Monday, March 16, 2009

We're in for a rough landing

As an atheist, I often wonder where the we're headed with regards to religion in this country. There are essentially three factions vying for influence: the secularists (atheists and agnostics who support secularism and favor a future where the power of religion over public life is lessened), conservative Christians (who wish to marry government more closely to religion and favor a "traditional" future for America, where the power of religion over public life is increased), and liberal Christians (who have far more moderate views than their conservative peers).

I really did hope for a Soft Landing, but the ARIS poll indicates a mainline decline, liberal Christianity losing power with respect to conservative Christianity.
According to the American Religious Identification Survey, Christianity is losing ground in the United States, but evangelical Christianity is not. Just over a third of Americans are still born-again. Meanwhile, the mainline churches, beacons of progressive, rationalistic faith – the kind that could potentially act as a bridge between religious and non-religious Americans – are shrinking. "These trends … suggest a movement towards more conservative beliefs and particularly to a more 'evangelical' outlook among Christians," write the report's authors.
It seems that we're headed towards a future where liberal Christianity is powerless before their more conservative brethren, leading towards a country polarized between atheism and fundamentalism. I could be wrong about this, and I rather hope I am, because it could have harmful repercussions in the ongoing culture war.

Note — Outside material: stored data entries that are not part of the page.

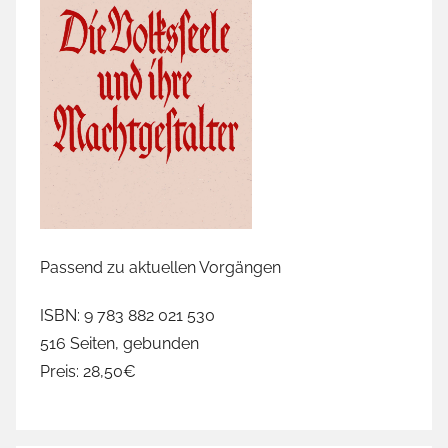
Passend zu aktuellen Vorgängen
ISBN: 9 783 882 021 530
516 Seiten, gebunden
Preis: 28,50€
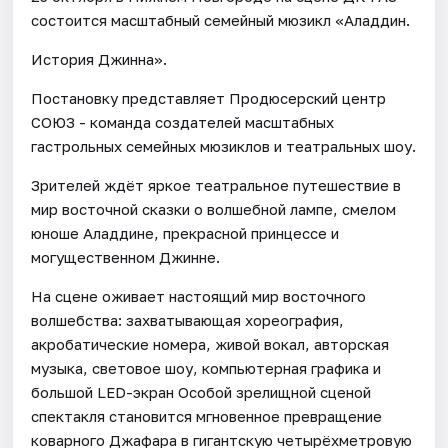
состоится масштабный семейный мюзикл «Аладдин.
История Джинна».
Постановку представляет Продюсерский центр
СОЮЗ - команда создателей масштабных
гастрольных семейных мюзиклов и театральных шоу.
Зрителей ждёт яркое театральное путешествие в
мир восточной сказки о волшебной лампе, смелом
юноше Аладдине, прекрасной принцессе и
могущественном Джинне.
На сцене оживает настоящий мир восточного
волшебства: захватывающая хореография,
акробатические номера, живой вокал, авторская
музыка, световое шоу, компьютерная графика и
большой LED-экран Особой зрелищной сценой
спектакля становится мгновенное превращение
коварного Джафара в гигантскую четырёхметровую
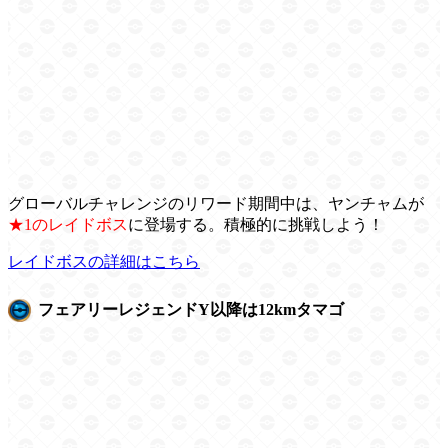
グローバルチャレンジのリワード期間中は、ヤンチャムが
★1のレイドボス
に登場する。積極的に挑戦しよう！
レイドボスの詳細はこちら
フェアリーレジェンドY以降は12kmタマゴ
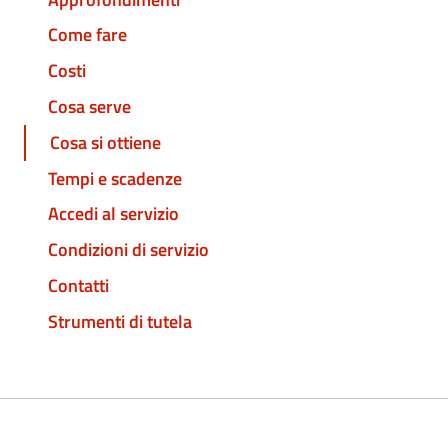
Come fare
Costi
Cosa serve
Cosa si ottiene
Tempi e scadenze
Accedi al servizio
Condizioni di servizio
Contatti
Strumenti di tutela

The country as a whole continues to progress towards a more secular future, and I have no doubt that it will eventually be more similar to other western nations, where religiosity is quite low. But instead of making a smooth transition - with more aggressive and fundamentalist religious views dying out to more tolerable and reasonable ones as the country moves closer to secularism, we seem to be headed towards a more rougher transition, with extremist religious views long outlasting moderate religious views, with a death grip on the politics of a country whose populace longs for a more enlightened and less parochial state of affairs. We will indeed eventually achieve such a result, but what damages will the country endure from fundamentalist ideologies on the way out?